DOCUMENT EXTRACT:

================

Asdrúbal Oliveros indicated that the announcements have no relation with El Gran Viraje or the Agenda Venezuela that "with their mistakes were much better structured plans regarding goals and policy instruments". Carrying out three considerations, he maintained that the announcements record "a recognition of the black market", an aggressive increase in the minimum wage, which has a significant fiscal cost and a heavy burden on the private sector, as well as an impact on the structure of costs and, therefore, prices »and that, in spite of raising the goal of zero fiscal deficit and announcing new taxes, it is also announced "a rise in current expenses (via salaries and bonuses)", noting that Venezuela's fiscal deficit consists of 20% of its GDP.

Econometrica director Henkel García, defined the salary increase as "crazy", declaring that there will be "the highest daily inflation in our history, I do not know if the whole economic history of the world" and adding that he estimated that next week there would be two variables that would have a huge increase next week, prices and the monetary base.

National Assembly deputy and economist José Guerra said that on the night of the announcements a "mega devaluation " was recorded, explaining that "the official exchange rate jumped in a day from Bs.F 240,000 (Bs.S 2.40) per US$1 to Bs.F 6,000,000 (Bs.S 60) per US$1."

== Effects ==
Following the reform, Reuters investigated the petro six months after its ICO. When visiting the Venezuelan Ministry of Finance headquarters in Caracas, the Superintendent of Cryptocurrencies did not have an office there and their promoted website did not exist. The Atapirire parish, where President Maduro specifically decreed the petro's value would be linked to oil reserves in the area, has seen no petroleum-related activities and the oil rigs in the area appeared small, old and abandoned. Experts in economics stated that it was impossible to link the petro to the sovereign bolívar because no one knows its legitimate value. Though "reservations" were sold by the Venezuelan government to obtain petros, no petros had been released by the Venezuelan government.

On August 25, 2018, the National Superintendence for the Defense of Socioeconomic Rights (SUNDDE) reported that at least 200 people have been arrested and at least 500 businesses sanctioned for violating President Maduro's economic reforms.

================

MATERIAL SHOWN:

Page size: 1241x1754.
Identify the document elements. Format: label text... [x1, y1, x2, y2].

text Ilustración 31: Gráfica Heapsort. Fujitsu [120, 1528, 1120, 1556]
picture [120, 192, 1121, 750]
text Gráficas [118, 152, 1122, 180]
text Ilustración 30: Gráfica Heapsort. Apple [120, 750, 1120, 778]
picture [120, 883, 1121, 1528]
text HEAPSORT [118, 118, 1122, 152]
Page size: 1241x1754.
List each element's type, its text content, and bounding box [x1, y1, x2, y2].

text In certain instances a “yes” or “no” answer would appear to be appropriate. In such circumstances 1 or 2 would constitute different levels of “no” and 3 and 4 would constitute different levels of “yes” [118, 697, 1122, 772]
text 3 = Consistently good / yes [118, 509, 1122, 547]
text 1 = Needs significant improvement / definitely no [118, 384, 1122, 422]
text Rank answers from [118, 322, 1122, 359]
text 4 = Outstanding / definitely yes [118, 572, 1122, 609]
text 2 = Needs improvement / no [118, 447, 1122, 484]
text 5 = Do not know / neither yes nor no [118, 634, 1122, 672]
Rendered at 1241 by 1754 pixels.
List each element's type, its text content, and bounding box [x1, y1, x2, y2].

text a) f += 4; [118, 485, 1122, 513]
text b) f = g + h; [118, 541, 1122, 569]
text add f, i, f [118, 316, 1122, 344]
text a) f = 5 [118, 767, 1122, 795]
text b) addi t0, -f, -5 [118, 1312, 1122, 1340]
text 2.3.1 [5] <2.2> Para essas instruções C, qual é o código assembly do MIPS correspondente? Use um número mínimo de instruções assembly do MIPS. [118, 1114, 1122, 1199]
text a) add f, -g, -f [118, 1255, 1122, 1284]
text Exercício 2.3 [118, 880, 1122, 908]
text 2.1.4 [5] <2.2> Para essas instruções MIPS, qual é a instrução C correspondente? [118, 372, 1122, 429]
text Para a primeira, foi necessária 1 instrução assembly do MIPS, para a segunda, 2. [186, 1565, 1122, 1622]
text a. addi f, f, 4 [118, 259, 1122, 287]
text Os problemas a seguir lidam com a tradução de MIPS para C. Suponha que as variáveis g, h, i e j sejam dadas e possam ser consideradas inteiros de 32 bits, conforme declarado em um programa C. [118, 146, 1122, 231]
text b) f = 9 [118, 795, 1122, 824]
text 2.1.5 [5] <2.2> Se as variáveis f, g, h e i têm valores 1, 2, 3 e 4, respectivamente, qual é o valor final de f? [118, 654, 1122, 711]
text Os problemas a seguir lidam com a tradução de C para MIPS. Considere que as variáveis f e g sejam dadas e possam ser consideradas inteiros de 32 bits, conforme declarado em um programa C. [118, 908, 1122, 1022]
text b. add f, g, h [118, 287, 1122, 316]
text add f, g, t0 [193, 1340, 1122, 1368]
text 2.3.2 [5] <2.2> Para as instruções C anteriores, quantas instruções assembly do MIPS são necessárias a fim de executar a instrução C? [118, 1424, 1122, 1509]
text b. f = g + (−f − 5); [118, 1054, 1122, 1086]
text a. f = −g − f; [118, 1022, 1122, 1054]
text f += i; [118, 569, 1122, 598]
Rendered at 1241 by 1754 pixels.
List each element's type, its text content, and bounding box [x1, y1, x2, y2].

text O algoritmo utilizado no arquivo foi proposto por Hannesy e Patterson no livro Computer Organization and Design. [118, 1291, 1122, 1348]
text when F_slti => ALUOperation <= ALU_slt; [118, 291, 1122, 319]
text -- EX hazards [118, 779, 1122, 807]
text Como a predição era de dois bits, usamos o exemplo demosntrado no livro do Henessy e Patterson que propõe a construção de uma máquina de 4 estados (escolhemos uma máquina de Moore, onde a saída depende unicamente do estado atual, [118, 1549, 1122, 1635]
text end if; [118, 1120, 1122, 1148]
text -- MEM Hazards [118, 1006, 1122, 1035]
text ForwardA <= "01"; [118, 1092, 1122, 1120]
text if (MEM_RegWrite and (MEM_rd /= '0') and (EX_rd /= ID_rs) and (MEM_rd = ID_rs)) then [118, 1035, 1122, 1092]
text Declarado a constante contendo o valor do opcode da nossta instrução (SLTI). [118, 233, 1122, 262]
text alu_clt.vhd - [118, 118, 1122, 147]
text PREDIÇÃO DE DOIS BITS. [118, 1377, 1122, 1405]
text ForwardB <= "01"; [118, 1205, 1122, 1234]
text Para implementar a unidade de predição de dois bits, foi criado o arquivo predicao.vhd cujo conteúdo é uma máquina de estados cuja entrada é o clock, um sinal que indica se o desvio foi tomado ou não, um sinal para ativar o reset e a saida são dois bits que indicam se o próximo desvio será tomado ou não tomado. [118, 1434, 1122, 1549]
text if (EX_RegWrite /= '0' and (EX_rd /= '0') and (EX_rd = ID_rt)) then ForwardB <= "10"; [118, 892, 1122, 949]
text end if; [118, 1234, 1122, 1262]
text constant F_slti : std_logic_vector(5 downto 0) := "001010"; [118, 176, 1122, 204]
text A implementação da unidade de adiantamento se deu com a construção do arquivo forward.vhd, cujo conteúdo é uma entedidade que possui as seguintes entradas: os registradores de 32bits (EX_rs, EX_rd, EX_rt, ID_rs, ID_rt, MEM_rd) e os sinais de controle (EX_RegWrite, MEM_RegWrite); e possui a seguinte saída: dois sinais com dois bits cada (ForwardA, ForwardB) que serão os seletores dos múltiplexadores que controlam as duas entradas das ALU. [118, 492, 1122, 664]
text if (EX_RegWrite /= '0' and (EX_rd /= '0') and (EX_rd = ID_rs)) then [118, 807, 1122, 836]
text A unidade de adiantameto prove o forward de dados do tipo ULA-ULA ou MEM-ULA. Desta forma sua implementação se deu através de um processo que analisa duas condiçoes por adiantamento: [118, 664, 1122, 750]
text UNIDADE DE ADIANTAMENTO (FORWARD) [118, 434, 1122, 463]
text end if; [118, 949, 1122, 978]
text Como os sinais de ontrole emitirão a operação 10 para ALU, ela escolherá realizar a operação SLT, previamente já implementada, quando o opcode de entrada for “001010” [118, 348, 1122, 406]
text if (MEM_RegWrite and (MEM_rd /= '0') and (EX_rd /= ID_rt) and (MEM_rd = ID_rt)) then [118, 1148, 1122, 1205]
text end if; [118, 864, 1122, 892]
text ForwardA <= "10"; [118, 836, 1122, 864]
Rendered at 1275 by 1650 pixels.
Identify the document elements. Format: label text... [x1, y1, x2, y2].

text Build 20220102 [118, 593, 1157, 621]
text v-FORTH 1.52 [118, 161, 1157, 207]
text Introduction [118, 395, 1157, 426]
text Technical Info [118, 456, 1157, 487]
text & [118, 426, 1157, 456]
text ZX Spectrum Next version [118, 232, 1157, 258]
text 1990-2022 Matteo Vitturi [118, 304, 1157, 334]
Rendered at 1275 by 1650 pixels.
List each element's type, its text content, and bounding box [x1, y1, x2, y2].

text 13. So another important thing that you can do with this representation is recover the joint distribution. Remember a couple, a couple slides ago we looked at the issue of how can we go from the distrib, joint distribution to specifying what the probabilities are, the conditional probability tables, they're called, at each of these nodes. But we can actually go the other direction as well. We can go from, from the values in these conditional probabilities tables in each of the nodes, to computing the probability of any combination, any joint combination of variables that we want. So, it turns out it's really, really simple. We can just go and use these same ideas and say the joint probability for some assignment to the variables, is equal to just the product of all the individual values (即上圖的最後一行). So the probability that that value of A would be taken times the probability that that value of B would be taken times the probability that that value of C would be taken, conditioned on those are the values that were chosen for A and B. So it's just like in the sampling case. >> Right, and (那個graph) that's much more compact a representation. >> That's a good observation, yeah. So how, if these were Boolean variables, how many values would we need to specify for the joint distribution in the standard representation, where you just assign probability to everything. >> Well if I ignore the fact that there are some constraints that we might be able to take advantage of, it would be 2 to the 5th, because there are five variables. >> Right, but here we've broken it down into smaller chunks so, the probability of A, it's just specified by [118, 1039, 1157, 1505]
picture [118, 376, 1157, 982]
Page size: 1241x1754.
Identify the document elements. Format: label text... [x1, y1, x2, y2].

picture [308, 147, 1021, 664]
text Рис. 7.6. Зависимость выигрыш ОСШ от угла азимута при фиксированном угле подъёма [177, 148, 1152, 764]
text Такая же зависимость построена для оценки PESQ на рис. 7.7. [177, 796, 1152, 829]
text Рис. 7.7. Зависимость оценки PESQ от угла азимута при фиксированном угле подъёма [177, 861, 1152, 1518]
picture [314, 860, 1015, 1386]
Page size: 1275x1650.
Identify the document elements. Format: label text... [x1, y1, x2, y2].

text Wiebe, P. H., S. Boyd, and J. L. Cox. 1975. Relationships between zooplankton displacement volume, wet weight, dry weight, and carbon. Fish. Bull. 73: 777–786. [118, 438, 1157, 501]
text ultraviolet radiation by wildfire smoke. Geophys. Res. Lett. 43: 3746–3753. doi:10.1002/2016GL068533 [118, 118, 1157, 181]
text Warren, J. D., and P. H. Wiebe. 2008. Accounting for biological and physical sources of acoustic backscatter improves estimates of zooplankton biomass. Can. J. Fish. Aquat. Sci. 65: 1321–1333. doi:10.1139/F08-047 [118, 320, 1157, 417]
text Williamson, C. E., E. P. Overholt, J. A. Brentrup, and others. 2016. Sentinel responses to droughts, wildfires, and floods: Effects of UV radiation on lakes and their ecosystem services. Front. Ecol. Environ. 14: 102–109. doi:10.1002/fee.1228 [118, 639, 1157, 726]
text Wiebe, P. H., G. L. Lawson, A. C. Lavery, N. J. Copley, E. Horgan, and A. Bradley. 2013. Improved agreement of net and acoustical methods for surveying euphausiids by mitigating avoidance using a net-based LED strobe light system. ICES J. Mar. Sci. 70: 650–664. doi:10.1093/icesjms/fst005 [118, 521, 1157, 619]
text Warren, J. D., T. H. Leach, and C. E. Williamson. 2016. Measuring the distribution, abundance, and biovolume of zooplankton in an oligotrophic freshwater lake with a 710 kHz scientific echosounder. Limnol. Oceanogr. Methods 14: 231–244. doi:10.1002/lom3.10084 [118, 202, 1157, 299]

================

WORK TASK A:
In the passage on Venezuela's economic reforms, how many businesses did SUNDDE report as sanctioned for violating the reforms?
WORK TASK B:
Return the part of the passage on Venezuela's economic reforms from "Asdrúbal Oliveros indicated" up to and including "of its GDP.".
The lines have no connection to the passage on Venezuela's economic reforms.

ANSWER AREA A:
At least 500 businesses.

ANSWER AREA B:
Asdrúbal Oliveros indicated that the announcements have no relation with El Gran Viraje or the Agenda Venezuela that "with their mistakes were much better structured plans regarding goals and policy instruments". Carrying out three considerations, he maintained that the announcements record "a recognition of the black market", an aggressive increase in the minimum wage, which has a significant fiscal cost and a heavy burden on the private sector, as well as an impact on the structure of costs and, therefore, prices »and that, in spite of raising the goal of zero fiscal deficit and announcing new taxes, it is also announced "a rise in current expenses (via salaries and bonuses)", noting that Venezuela's fiscal deficit consists of 20% of its GDP.